The best explication of U.S. foreign policy that I’ve read to date is Joseph Cirincione’s “Origins of Regime Change in Iraq,” a report of the Carnegie Endowment for International Peace. It suggests that what we all fear – that Iraq is simply the first in what is apt to become a chain of U.S. “interventions” as it seeks to remake the world to its liking – is in fact the underlying dynamic behind this war. Cirincione, a one-time congressional aide to Tom Ridge & no leftist, identifies the origin of U.S. policy in the dissatisfaction of some neocons in the first Bush administration, most notably Paul Wolfowitz, then under-secretary of defense for policy, with the outcome of the 1991 Iraq war. In 1992, Wolfowitz redrafted a 46 page classified policy paper on U.S. priorities entitled “Defense Planning Guidance.” DPG as the document is known is the mission or values statement for the Defense Department & a version still exists today. In 1992, at the tail end of the first Bush administration, Wolfowitz penned a draft that:

 

§         Argued that the world’s last remaining superpower needed to exercise its unique geopolitical advantages for its own interest

§         Claimed that the U.S. had a right to act internationally in a unilateral fashion – a position largely foreign to the first 42 presidents

§         Called for addressing specific threats, mentioning both Iraq and North Korea

§         Sought to ensure, as a major goal, “access to vital raw material, primarily Persian Gulf oil”
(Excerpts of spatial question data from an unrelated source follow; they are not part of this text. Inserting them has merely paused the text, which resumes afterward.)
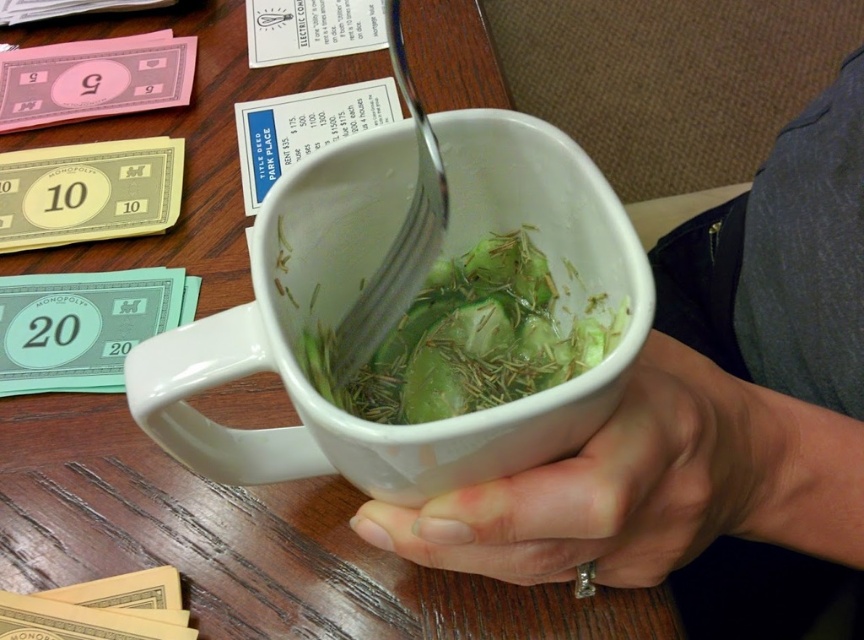
Is green paper money at upper left further to the viewer compared to gold paper money at lower left?

Yes, green paper money at upper left is further from the viewer.

Between green paper money at upper left and gold paper money at lower left, which one appears on the left side from the viewer's perspective?

From the viewer's perspective, green paper money at upper left appears more on the left side.

Between point (131, 204) and point (56, 620), which one is positioned behind?

The point (131, 204) is more distant.

At what (x,y) coordinates should I click in order to perform the action: click on green paper money at upper left. Please return your answer as a coordinate pair (x, y). The height and width of the screenshot is (640, 864). Looking at the image, I should click on (87, 192).

Is white ceramic mug at center smaller than green paper money at left?

No, white ceramic mug at center is not smaller than green paper money at left.

Which is below, white ceramic mug at center or green paper money at left?

white ceramic mug at center

What do you see at coordinates (356, 292) in the screenshot?
I see `white ceramic mug at center` at bounding box center [356, 292].

This screenshot has height=640, width=864. Find the location of `white ceramic mug at center`. white ceramic mug at center is located at coordinates (356, 292).

Is smooth white mug at center positioned before green leafy vegetable at center?

Yes, smooth white mug at center is in front of green leafy vegetable at center.

Is smooth white mug at center behind green leafy vegetable at center?

No, smooth white mug at center is closer to the viewer.

Between point (515, 477) and point (487, 388), which one is positioned behind?

The point (487, 388) is more distant.

Where is `smooth white mug at center`? The image size is (864, 640). smooth white mug at center is located at coordinates (613, 486).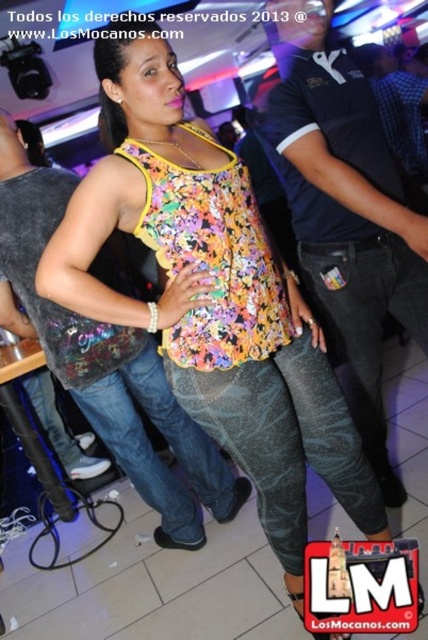
You are at a party and need to find your friend who is wearing a black cotton polo shirt at center and denim jeans at center. Based on the scene description, which item of clothing is positioned to the right of the other?

The black cotton polo shirt at center is to the right of denim jeans at center.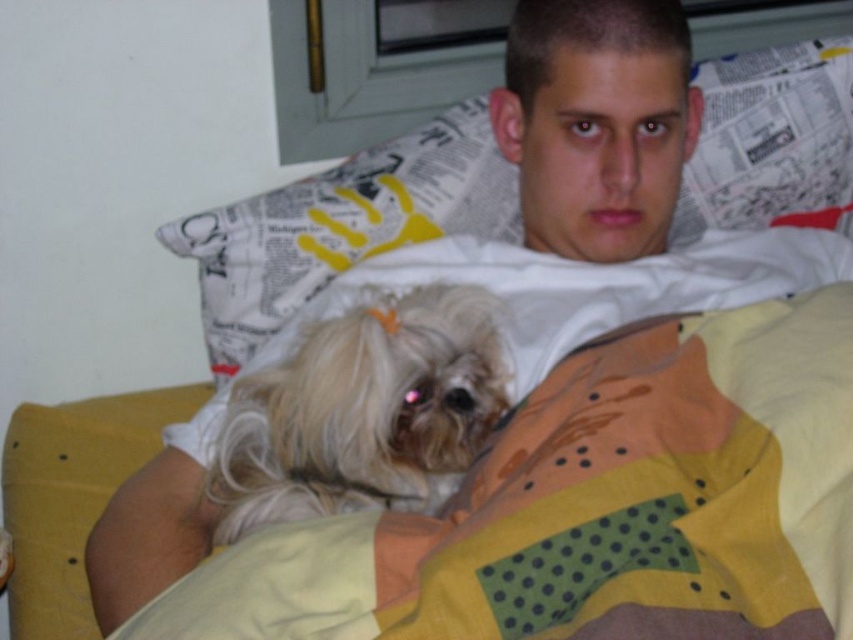
Question: Is white newspaper at upper center wider than white fluffy dog at center?

Choices:
 (A) no
 (B) yes

Answer: (B)

Question: Can you confirm if yellow dotted fabric at lower center is positioned to the left of white fluffy dog at center?

Choices:
 (A) no
 (B) yes

Answer: (A)

Question: Does white newspaper at upper center appear under white fluffy dog at center?

Choices:
 (A) yes
 (B) no

Answer: (B)

Question: Which point appears farthest from the camera in this image?

Choices:
 (A) click(x=775, y=337)
 (B) click(x=692, y=237)

Answer: (B)

Question: Which point appears closest to the camera in this image?

Choices:
 (A) (399, 163)
 (B) (291, 465)

Answer: (B)

Question: Estimate the real-world distances between objects in this image. Which object is farther from the yellow dotted fabric at lower center?

Choices:
 (A) white newspaper at upper center
 (B) white fluffy dog at center

Answer: (A)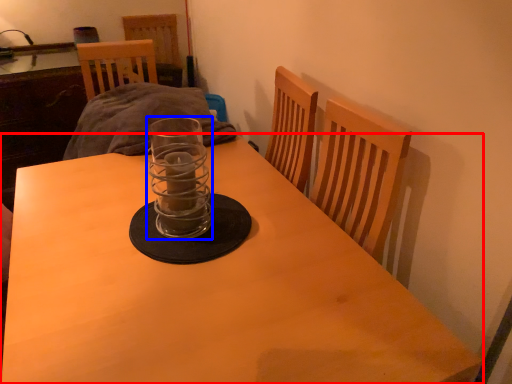
Question: Which object appears farthest to the camera in this image, table (highlighted by a red box) or candle holder (highlighted by a blue box)?

Choices:
 (A) table
 (B) candle holder

Answer: (B)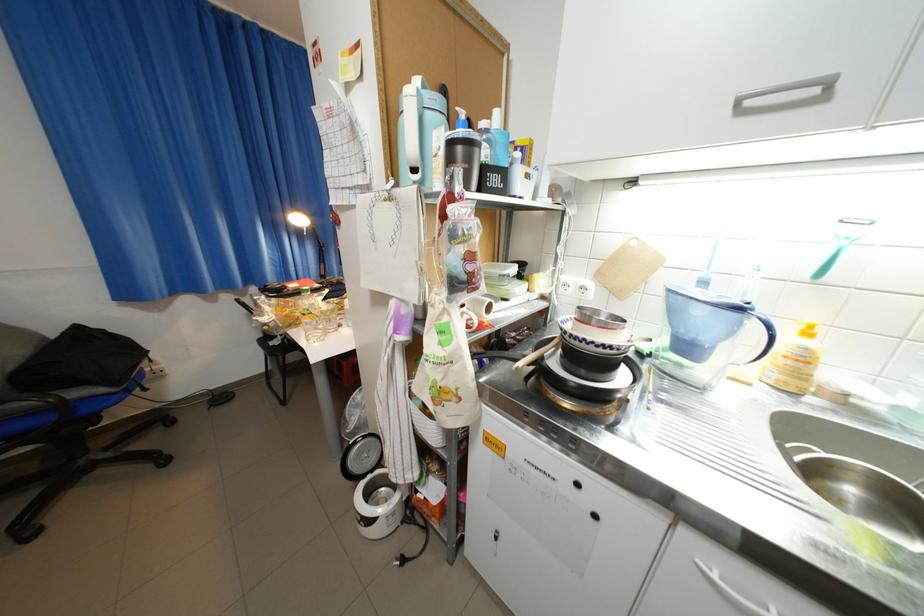
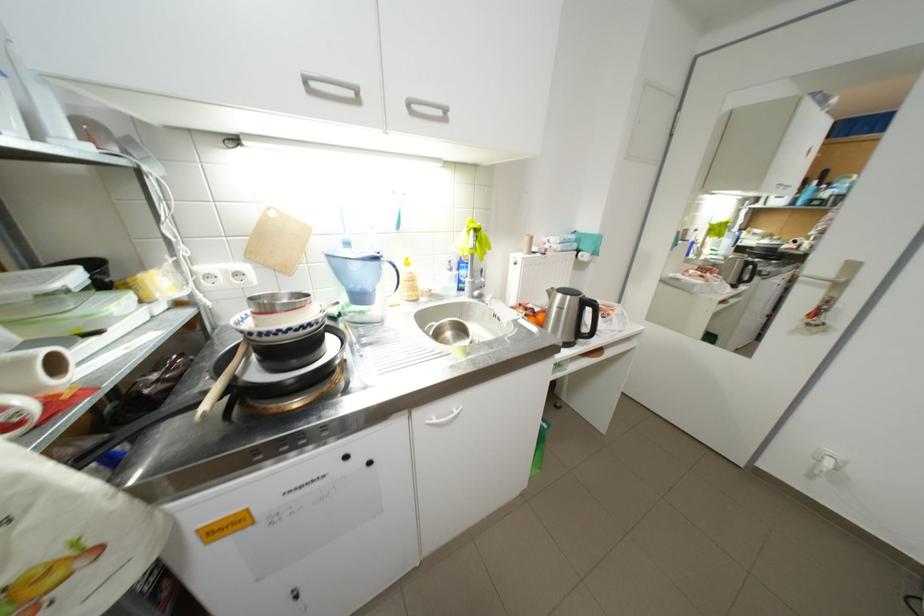
Based on the continuous images, in which direction is the camera rotating?

The camera's rotation is toward right-down.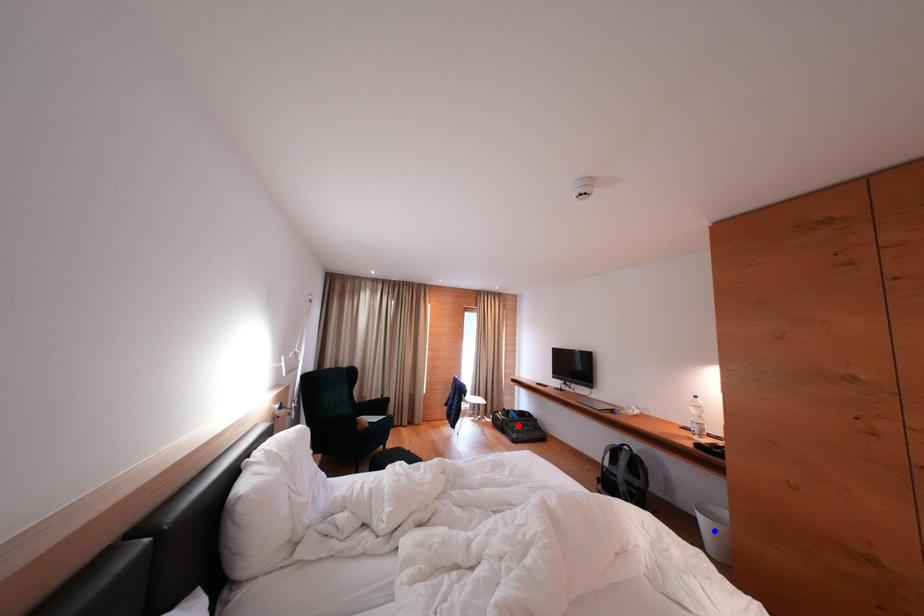
Question: Which of the two points in the image is closer to the camera?

Choices:
 (A) Blue point is closer.
 (B) Red point is closer.

Answer: (A)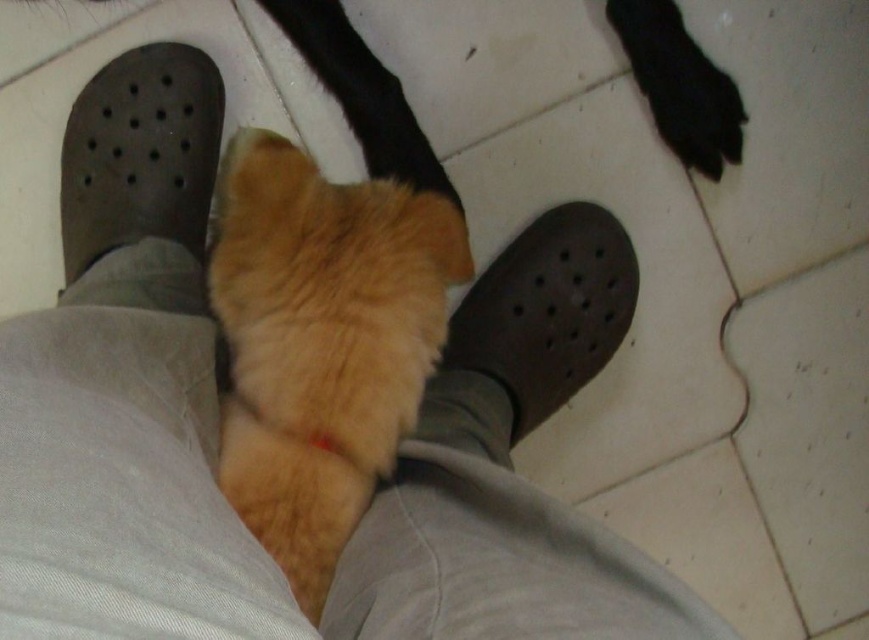
You are trying to locate the fuzzy orange cat at center and the brown rubber shoe at center in the image. According to the scene, which of these two objects is positioned to the left?

The fuzzy orange cat at center is positioned to the left of the brown rubber shoe at center.

You are a photographer trying to capture the exact position of the dark grey rubber shoe at left in the image. According to the coordinates provided, where should you focus your camera lens to ensure the shoe is centered in the frame?

To center the dark grey rubber shoe at left in the frame, focus the camera lens at the coordinates point (140, 154) where the shoe is located.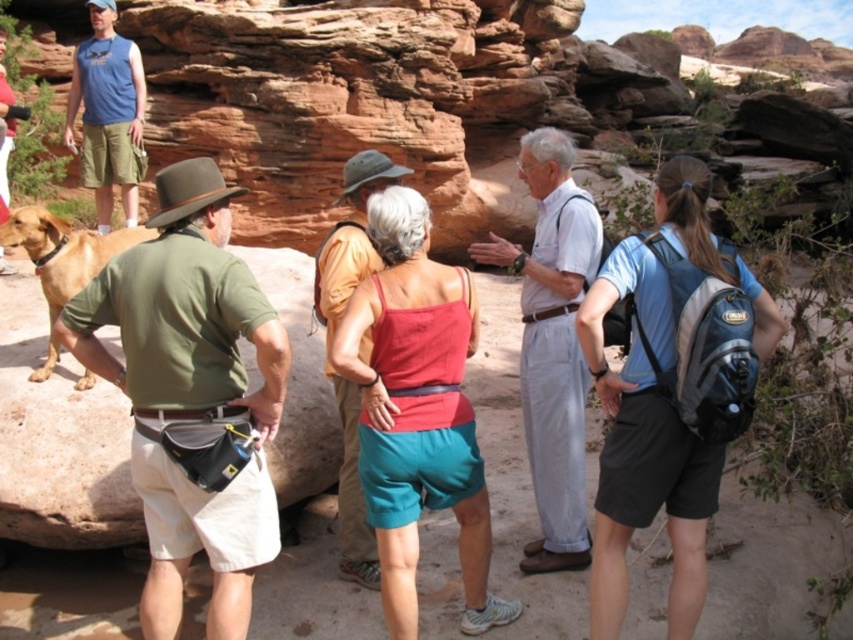
What do you see at coordinates (331, 342) in the screenshot? I see `reddish-brown fabric tank top at center` at bounding box center [331, 342].

Which is above, reddish-brown fabric tank top at center or golden brown fur at left?

reddish-brown fabric tank top at center

Does point (347, 225) lie in front of point (88, 264)?

No, (347, 225) is behind (88, 264).

Image resolution: width=853 pixels, height=640 pixels. Find the location of `reddish-brown fabric tank top at center`. reddish-brown fabric tank top at center is located at coordinates (331, 342).

The image size is (853, 640). What do you see at coordinates (643, 449) in the screenshot? I see `blue fabric backpack at center-right` at bounding box center [643, 449].

Is blue fabric backpack at center-right to the left of white cotton shirt at center from the viewer's perspective?

In fact, blue fabric backpack at center-right is to the right of white cotton shirt at center.

Does point (770, 310) come farther from viewer compared to point (581, 486)?

No, it is in front of (581, 486).

Find the location of a particular element. blue fabric backpack at center-right is located at coordinates (643, 449).

Can you confirm if matte red tank top at center is wider than golden brown fur at left?

Indeed, matte red tank top at center has a greater width compared to golden brown fur at left.

Between matte red tank top at center and golden brown fur at left, which one appears on the left side from the viewer's perspective?

golden brown fur at left is more to the left.

Does point (405, 483) lie in front of point (59, 288)?

That is True.

Locate an element on the screen. matte red tank top at center is located at coordinates (416, 410).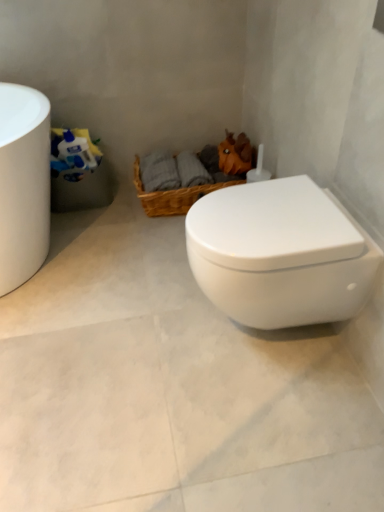
Question: Can you confirm if white glossy toilet paper at left is wider than white glossy toilet at center?

Choices:
 (A) no
 (B) yes

Answer: (A)

Question: Can you confirm if white glossy toilet paper at left is taller than white glossy toilet at center?

Choices:
 (A) no
 (B) yes

Answer: (B)

Question: Is white glossy toilet paper at left facing towards white glossy toilet at center?

Choices:
 (A) no
 (B) yes

Answer: (B)

Question: Does white glossy toilet paper at left lie in front of white glossy toilet at center?

Choices:
 (A) yes
 (B) no

Answer: (B)

Question: Is white glossy toilet paper at left at the right side of white glossy toilet at center?

Choices:
 (A) yes
 (B) no

Answer: (B)

Question: Is the surface of white glossy toilet paper at left in direct contact with white glossy toilet at center?

Choices:
 (A) no
 (B) yes

Answer: (A)

Question: Can you see white glossy toilet at center touching white glossy toilet at center?

Choices:
 (A) yes
 (B) no

Answer: (B)

Question: Can you confirm if white glossy toilet at center is positioned to the left of white glossy toilet at center?

Choices:
 (A) yes
 (B) no

Answer: (A)

Question: Is white glossy toilet at center not close to white glossy toilet at center?

Choices:
 (A) no
 (B) yes

Answer: (A)

Question: Can you confirm if white glossy toilet at center is taller than white glossy toilet at center?

Choices:
 (A) no
 (B) yes

Answer: (A)

Question: Does white glossy toilet at center appear on the right side of white glossy toilet at center?

Choices:
 (A) no
 (B) yes

Answer: (A)

Question: Can you confirm if white glossy toilet at center is bigger than white glossy toilet at center?

Choices:
 (A) no
 (B) yes

Answer: (B)

Question: Does white glossy toilet at center have a smaller size compared to woven brown basket at center?

Choices:
 (A) no
 (B) yes

Answer: (A)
This last point headed a list of key sources of potential conflict, even before the presence of “weapons of mass destruction.” When the New York Times & Washington Post reported the radical nature of the Wolfowitz draft, the White House ordered then-Defense Secretary Dick Cheney to rewrite the document.

 

The Wolfowitz DPG precedes by eight years the report by the Project for a New American Century, entitled Rebuilding America’s Defenses, which has sometimes been described as evidence that the plan to “finish what we started” in Iraq was not a consequence of the September 11th attacks nor related to the so-called War on Terror. However, even if the attack on the Pentagon & World Trade Center was the “trigger event” that caused the old DPG to be put into action, it has little more to do with the plan itself than does Bush’s argument, one of several briefly advanced then later abandoned in the run-up to the invasion, that the United States was threatening war in order to protect the integrity of the United Nations.

 

If Cirincione is correct, the question is not whether the United States will proceed to attack Korea, Iran, Syria, Cuba or any other nation that stands in its way, but rather when, at what pace & in which order. It is a foreign policy not without precedent in the history of the world – the major difference between, say, Germany’s attempt at global domination in the 1940s and this latest effort at empire was Germany’s presumption that it needed to conquer everything all at once. The Wolfowitz-Rumsfeld-Bush version of this same fantasy is methodologically more patient, cherry picking regional “bad guys” (Hussein is a perfect choice, having alienated himself from his neighbors), establishing a “presence” from which to govern while turning the local administration over to a client regime.

 

Historically, every attempt at empire has eventually failed. The costs, both economically & in human terms, are too high. The “governed,” as France, Germany & others have already demonstrated, refuse to give consent. This process can still be slowed, if not entirely reversed, simply by electing almost anyone else to the presidency in 2004. But if the people of the United States do not put a halt to this process, the fate of far more than just this nation appears grim indeed.